Three European FEMEN activists who protested topless outside the Tunisian Palace of Justice have been sentenced to four months in prison in Tunisia. The two French women and one German are members of the protest group and were charged with indecency.
Their Tunisian lawyer, Souhaib Bohri, said:
The three Femen protesters are shocked by this sentence. The judge has given them each four months in prison for violating decency and modesty
The
prison sentence was seen as harsh by many who thought that the women would be acquitted or fined and deported from the country.
The Femen France Facebook page responded to the verdict:
With this decision the
Tunisian powers have shown us their own theocratic savagery and demonstrated to the whole world their neglect of international democratic conventions... the women's movement Femen will not leave its activists to rot in prison, it calls on the world to
stand up for the brave freedom fighters!
Update: EU Response
14th June 2013. From vagazette.com
The European Union has said that the jail sentences handed down to three European feminist activists who staged a topless protest in Tunisia were too severe and urged the Islamist-led government to reform its laws on freedom of expression. A spokesman
for EU foreign policy chief Catherine Ashton said:
The EU is surprised by the severity of the judgment.
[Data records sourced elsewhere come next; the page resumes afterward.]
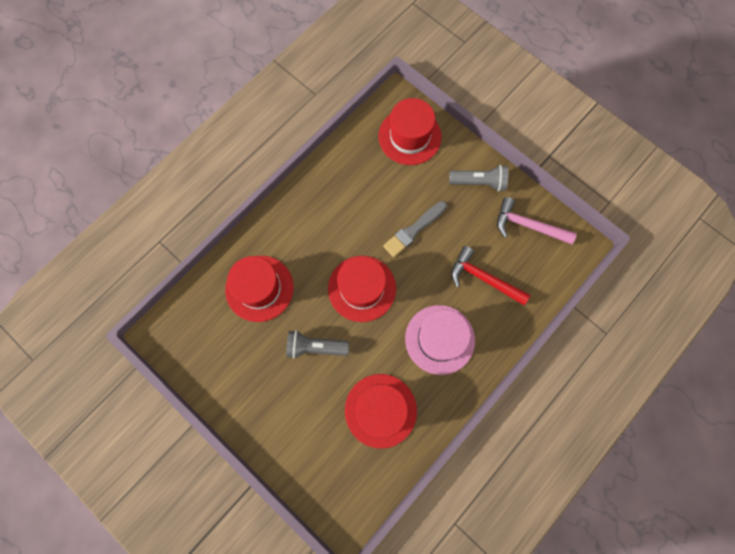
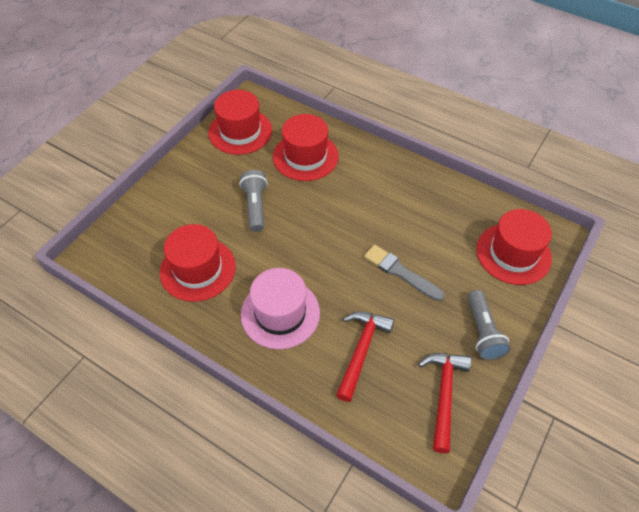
camera: 80 degrees right, 20 degrees down
red hat [328,256,396,322] -> red hat moved to [208,90,272,155]
pink hammer [497,197,577,244] -> red hammer [418,353,471,453]

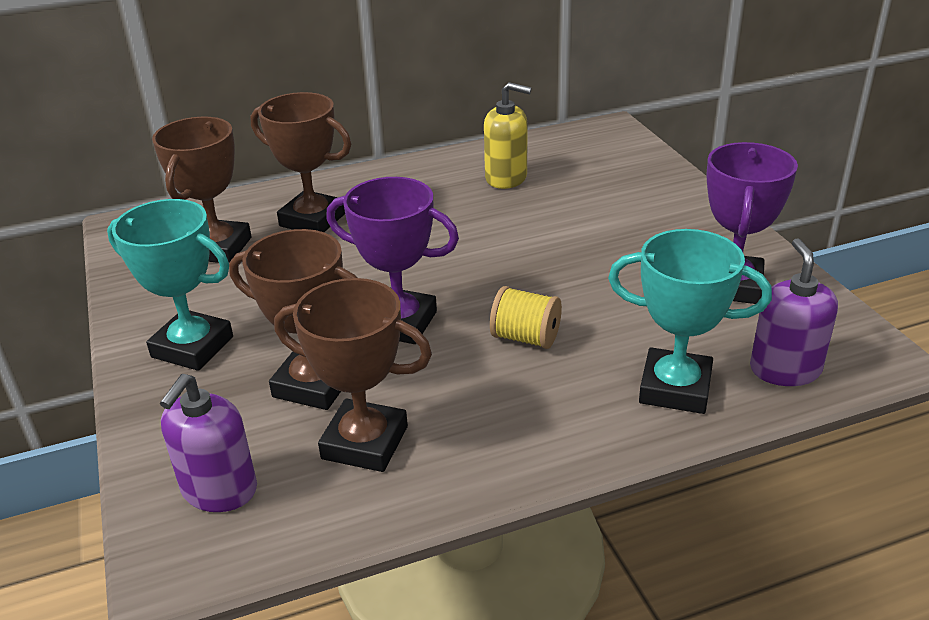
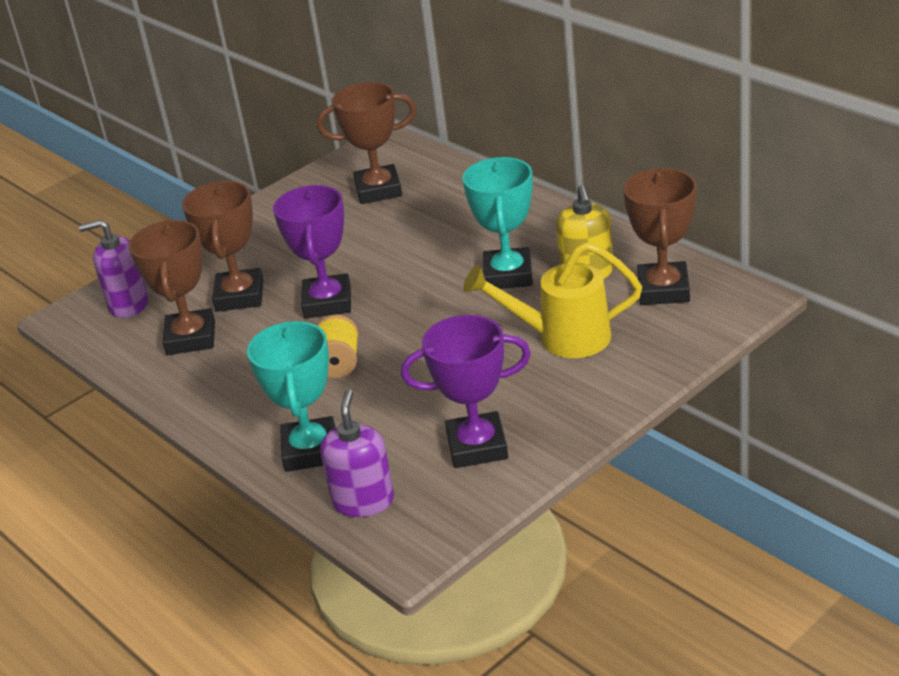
camera: 70 degrees right, 0 degrees up
turquoise trophy [107,199,233,371] -> turquoise trophy moved to [462,157,533,289]
brown trophy [251,92,351,232] -> brown trophy moved to [623,168,697,305]
purple soap dispenser [750,238,838,386] -> purple soap dispenser turned 60 degrees counterclockwise [320,389,394,517]
none -> yellow watering can [463,242,642,358]

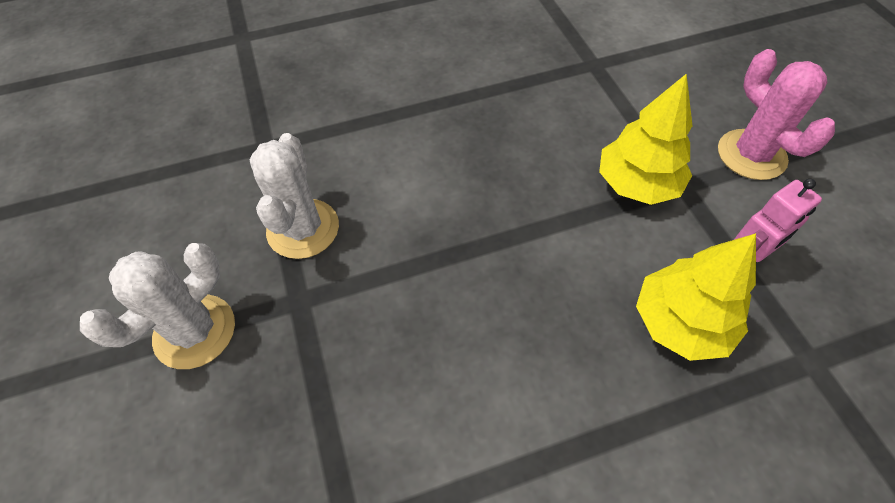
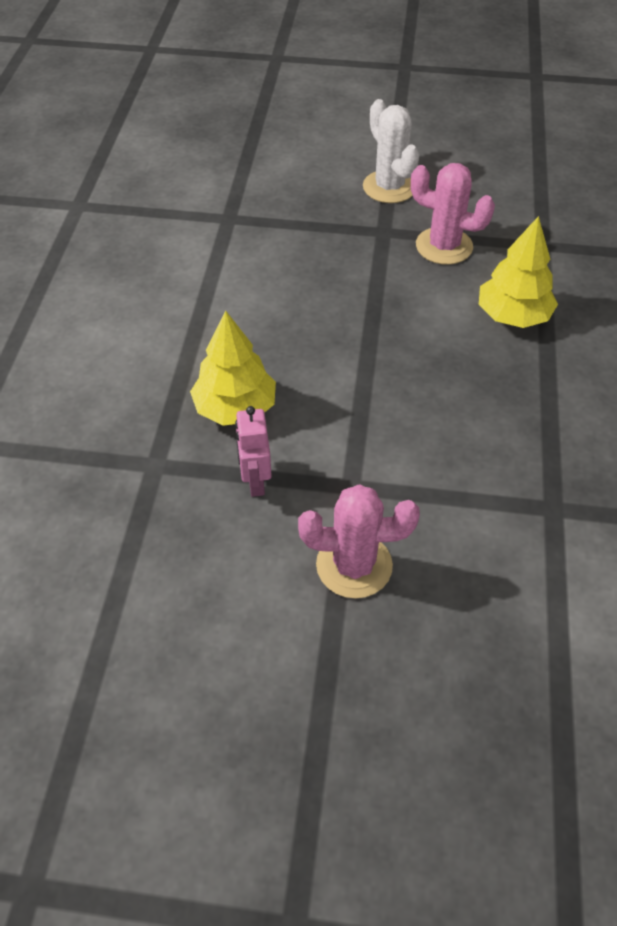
camera: 115 degrees right, 5 degrees down
white cactus [250,133,339,259] -> pink cactus [411,163,495,265]
yellow tree [599,73,693,205] -> yellow tree moved to [479,216,558,328]

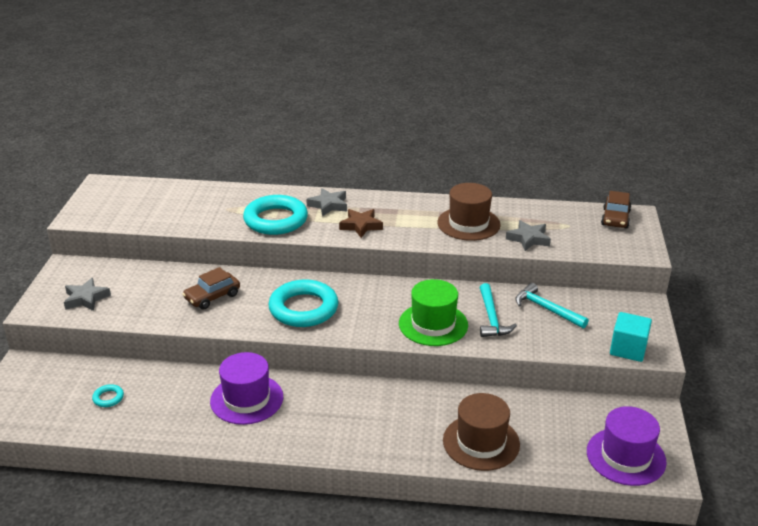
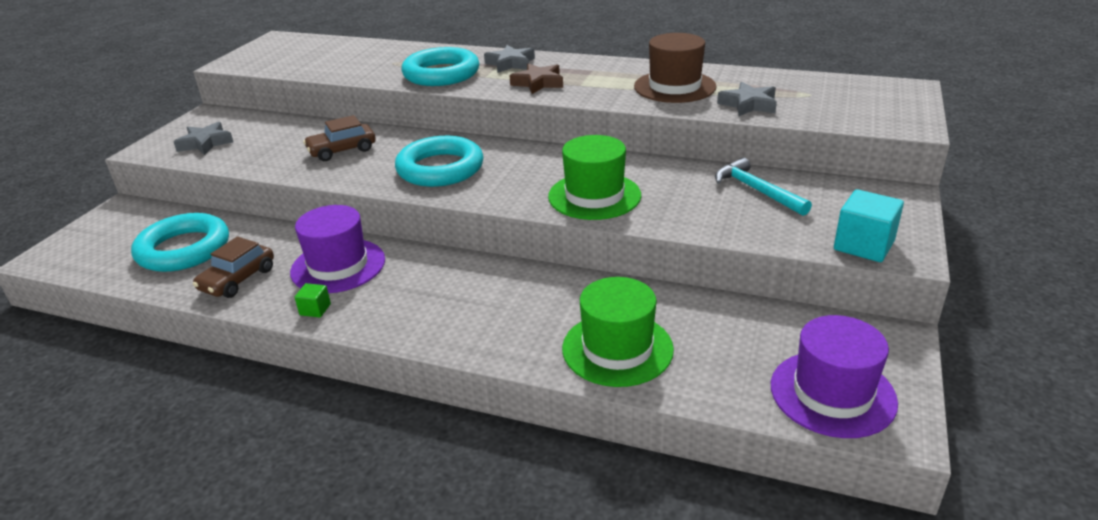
camera: 15 degrees right, 0 degrees up
turquoise ring [92,384,124,407] -> turquoise ring [131,213,229,272], size x2.43
brown hat [443,393,520,471] -> green hat [562,277,674,387]
turquoise hammer [480,283,517,337] -> none
brown car [601,191,632,229] -> brown car moved to [193,237,274,298]
none -> green cube [295,283,331,318]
To ensure ... freedom of expression, the EU underlines the need to revise laws inherited from the previous
regimes, which can be used to restrict it.
The criticism seems a bit fake given that the UK has jailed the Naked Rambler for more than 6 years.
Update: Freed
27th June 2013. See
article from bbc.co.uk
A court in Tunisia has freed three European feminists
jailed for staging a topless protest, their lawyer has said. Bahri Souhaib said their sentences had been suspended, and that they would leave Tunisia as soon as possible.
The women - Pauline Hillier, Marguerite Stern and Josephine Markmann -
argued that there had been nothing sexual or offensive about their protest, the first of its kind seen in the Arab world.
I didn't think it was going to shock Tunisians to that extent. Given the consequences, I would never do it again. We want
to return to our country and our loved ones, Ms Hillier told the court on Wednesday.